_What is needed_
Please output, exactly and without pictures, the lines from the opening of the listing below through the line containing "2. Expand the Text Editor section.", both included.

_Exercise data_
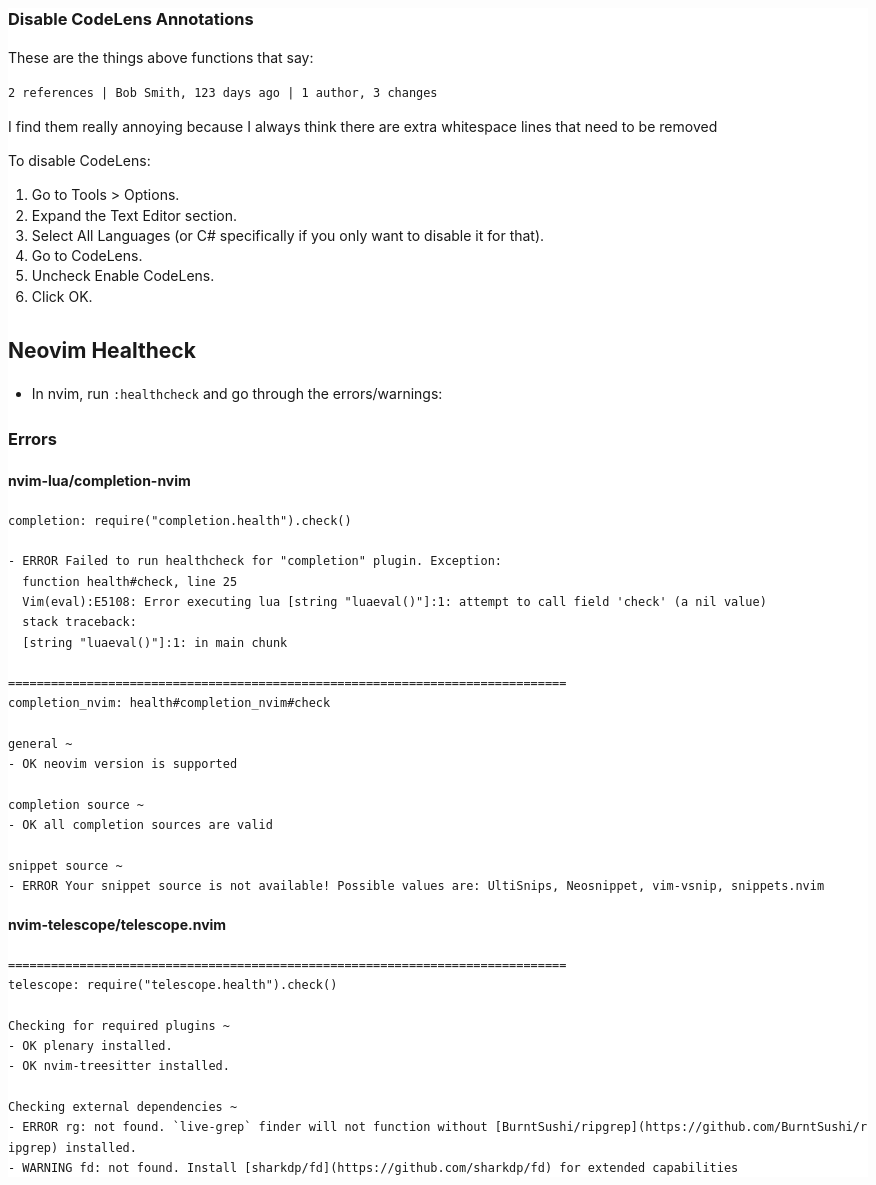 ### Disable CodeLens Annotations

These are the things above functions that say:

```
2 references | Bob Smith, 123 days ago | 1 author, 3 changes
```

I find them really annoying because I always think there are extra whitespace lines that need to be removed

To disable CodeLens:
1. Go to Tools > Options.
2. Expand the Text Editor section.
3. Select All Languages (or C# specifically if you only want to disable it for that).
4. Go to CodeLens.
5. Uncheck Enable CodeLens.
6. Click OK.

## Neovim Healtheck

- In nvim, run `:healthcheck` and go through the errors/warnings:

### Errors

#### nvim-lua/completion-nvim

```
completion: require("completion.health").check()

- ERROR Failed to run healthcheck for "completion" plugin. Exception:
  function health#check, line 25
  Vim(eval):E5108: Error executing lua [string "luaeval()"]:1: attempt to call field 'check' (a nil value)
  stack traceback:
  [string "luaeval()"]:1: in main chunk

==============================================================================
completion_nvim: health#completion_nvim#check

general ~
- OK neovim version is supported

completion source ~
- OK all completion sources are valid

snippet source ~
- ERROR Your snippet source is not available! Possible values are: UltiSnips, Neosnippet, vim-vsnip, snippets.nvim
```

#### nvim-telescope/telescope.nvim

```
==============================================================================
telescope: require("telescope.health").check()

Checking for required plugins ~
- OK plenary installed.
- OK nvim-treesitter installed.

Checking external dependencies ~
- ERROR rg: not found. `live-grep` finder will not function without [BurntSushi/ripgrep](https://github.com/BurntSushi/ripgrep) installed.
- WARNING fd: not found. Install [sharkdp/fd](https://github.com/sharkdp/fd) for extended capabilities
```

_Answer box_
 ### Disable CodeLens Annotations

These are the things above functions that say:

```
2 references | Bob Smith, 123 days ago | 1 author, 3 changes
```

I find them really annoying because I always think there are extra whitespace lines that need to be removed

To disable CodeLens:
1. Go to Tools > Options.
2. Expand the Text Editor section.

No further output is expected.